[Stored data]

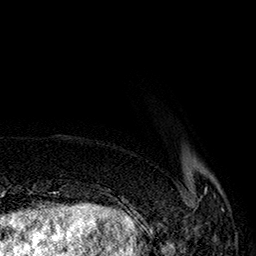
Breast MRI (dynamic contrast-enhanced), one axial slice. Slice 28 of 160 in the series (ordered by position). Cropped to one breast. Dynamic contrast-enhanced series, time point 2 of 7 at this slice position (early post-contrast). 1.5 T. TE 2.8 ms, TR 5.4 ms. 256 × 256 image matrix, field of view 180 × 180 mm. Female patient.
Outlined on this slice (semi-automatic segmentation, software-assisted and operator-edited):
- enhancing-tissue mask used for the functional tumour volume (all voxels passing the contrast-enhancement thresholds inside the analysis volume; usually the tumour): box from (x=142, y=188) to (x=224, y=222) px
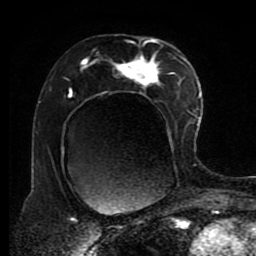
Breast MRI (dynamic contrast-enhanced), one axial slice. Cropped to one breast. Dynamic contrast-enhanced series, time point 2 of 8 at this slice position (early post-contrast). 1.5 T. TE 4.2 ms, TR 7 ms. 2 mm slice thickness. 256 × 256 image matrix, field of view 170 × 170 mm. Female patient.
Annotated regions visible in this slice (semi-automatic segmentation, software-assisted and operator-edited):
- enhancing-tissue mask used for the functional tumour volume (all voxels passing the contrast-enhancement thresholds inside the analysis volume; usually the tumour): bounding box <69,38,191,171> (left, top, right, bottom; pixels)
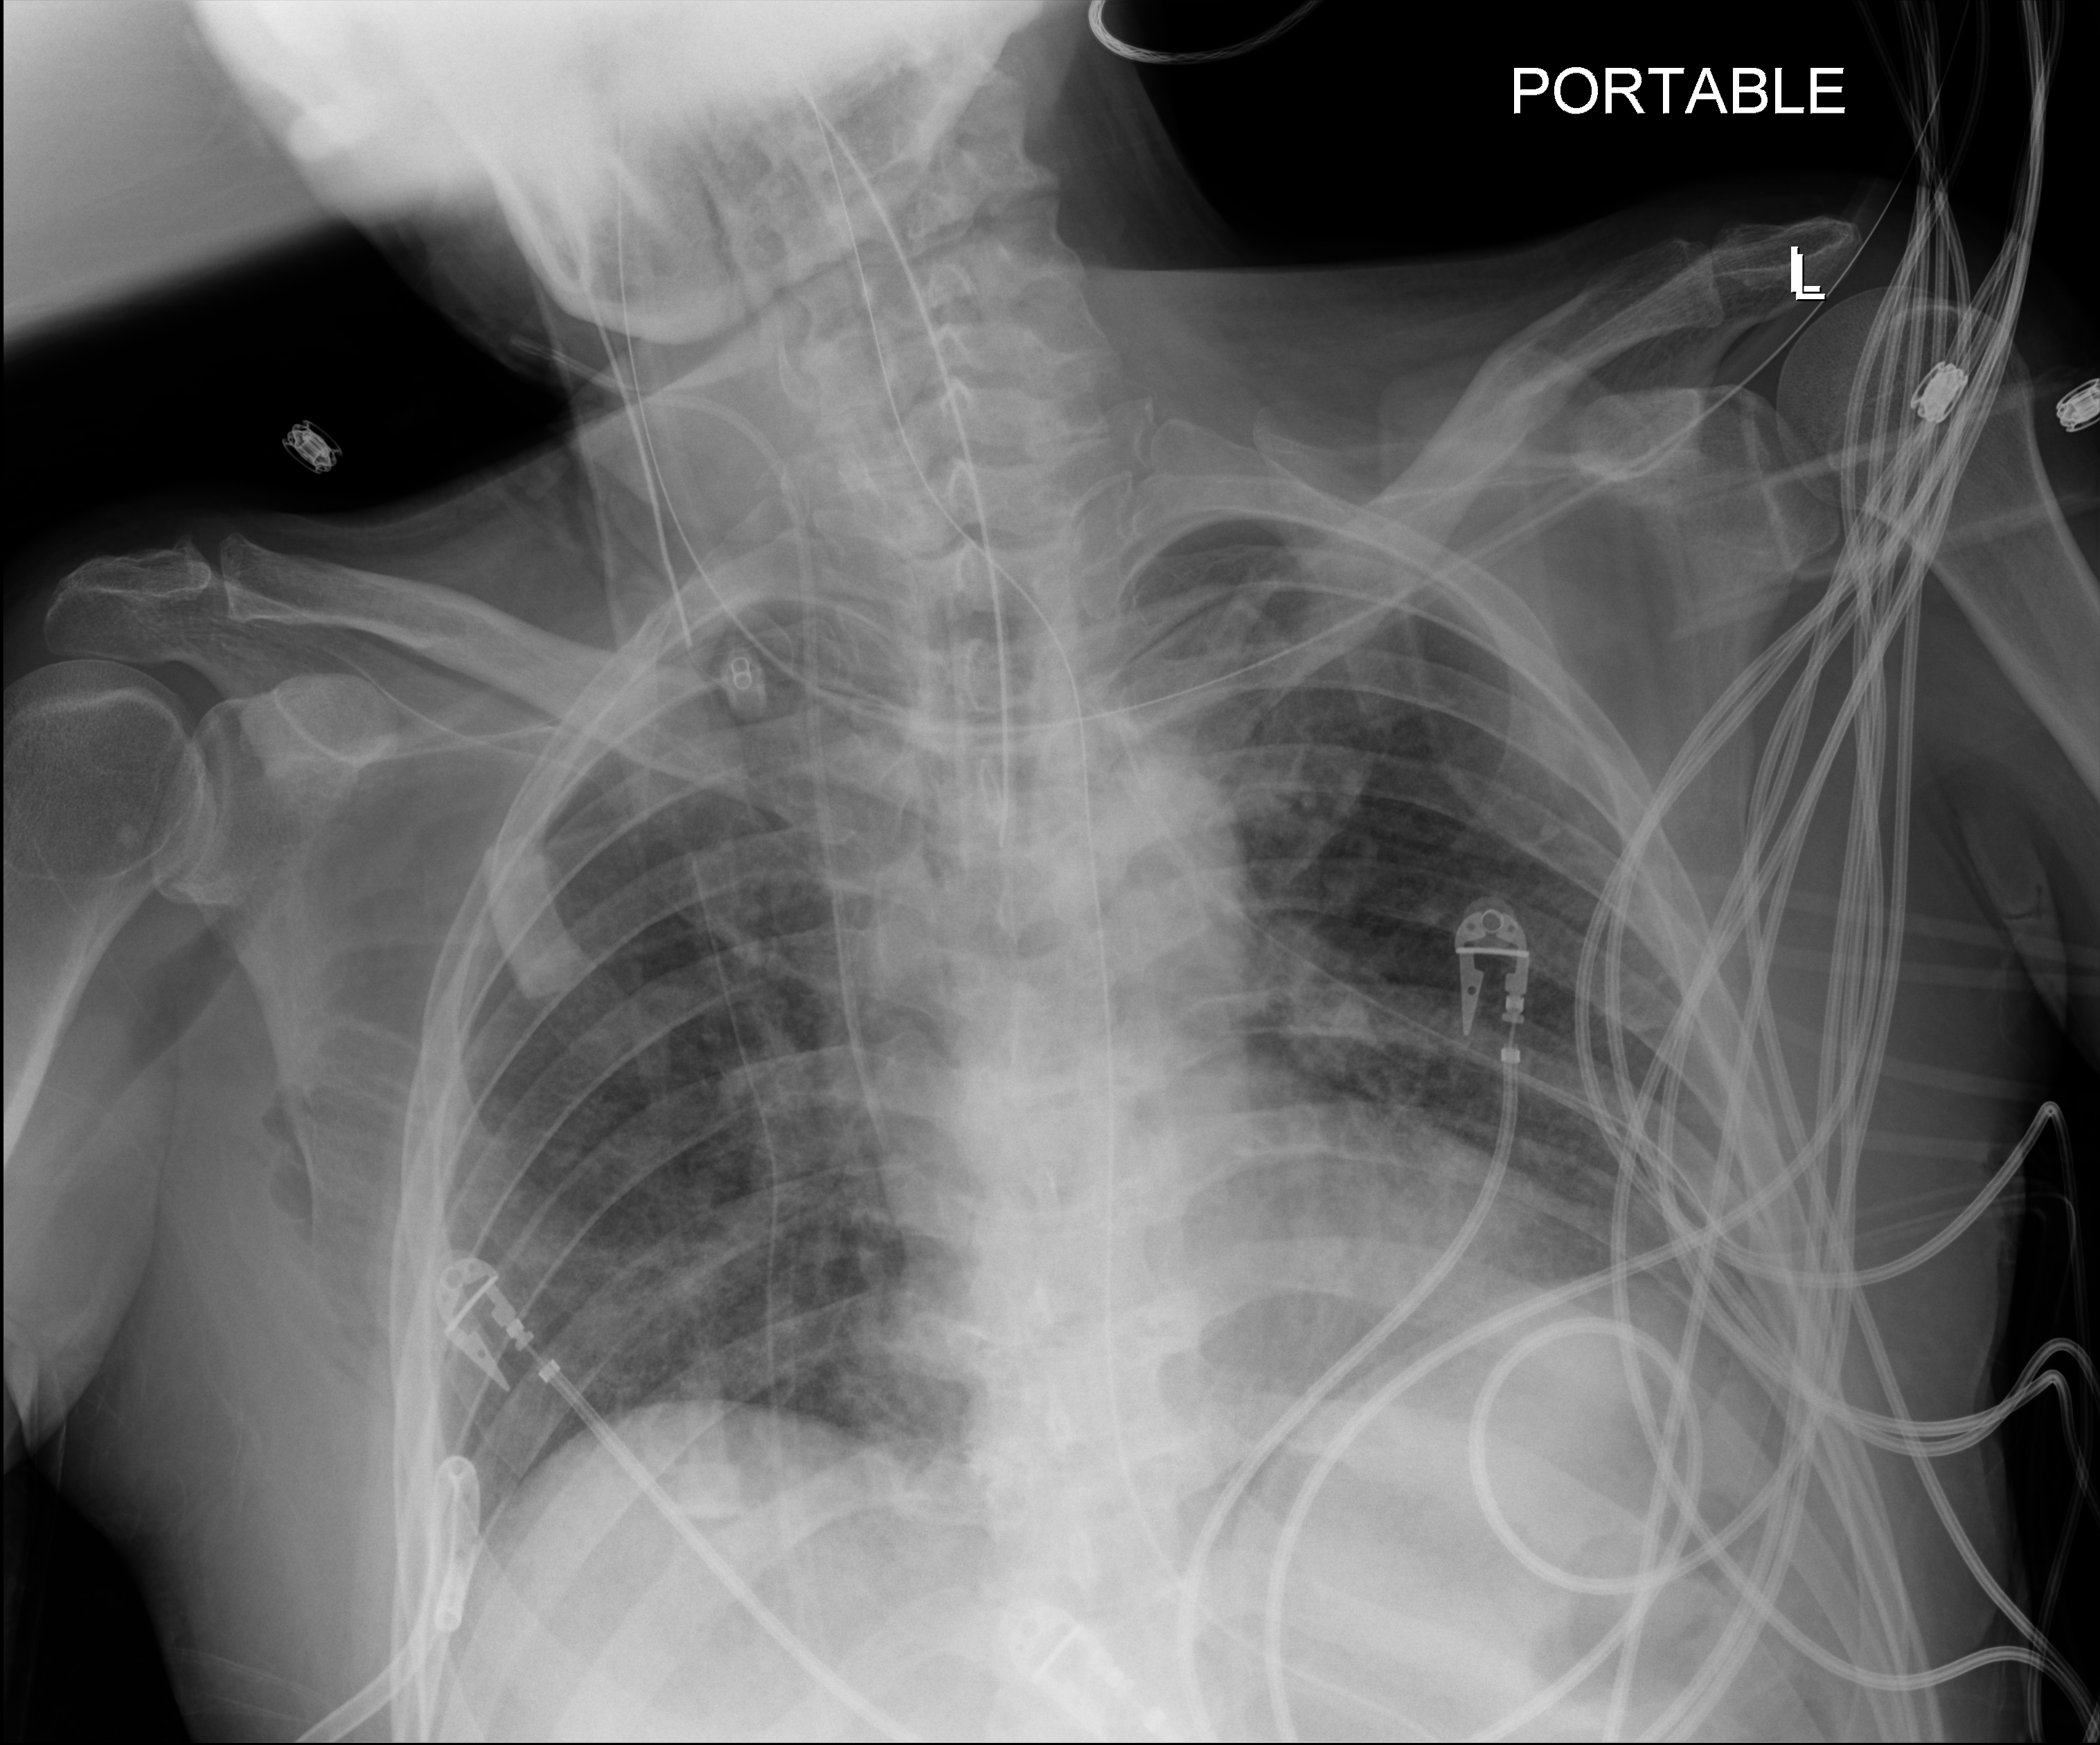
Chest X-ray (portable). Patient hospitalised with COVID-19; male, aged 18–59 years.
From the hospital-stay record, not from the radiograph (when in the stay this image was taken is not recorded): admitted to intensive care during this hospital stay: yes; mechanically ventilated during this hospital stay: yes.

| EXERCISE DETAILS |
Your answer must be the line holding "Chest X-ray (portable)." and every later line of the entries above, written out exactly, and nothing else.

| FINISHED TASK |
Chest X-ray (portable). Patient hospitalised with COVID-19; male, aged 18–59 years.
From the hospital-stay record, not from the radiograph (when in the stay this image was taken is not recorded): admitted to intensive care during this hospital stay: yes; mechanically ventilated during this hospital stay: yes.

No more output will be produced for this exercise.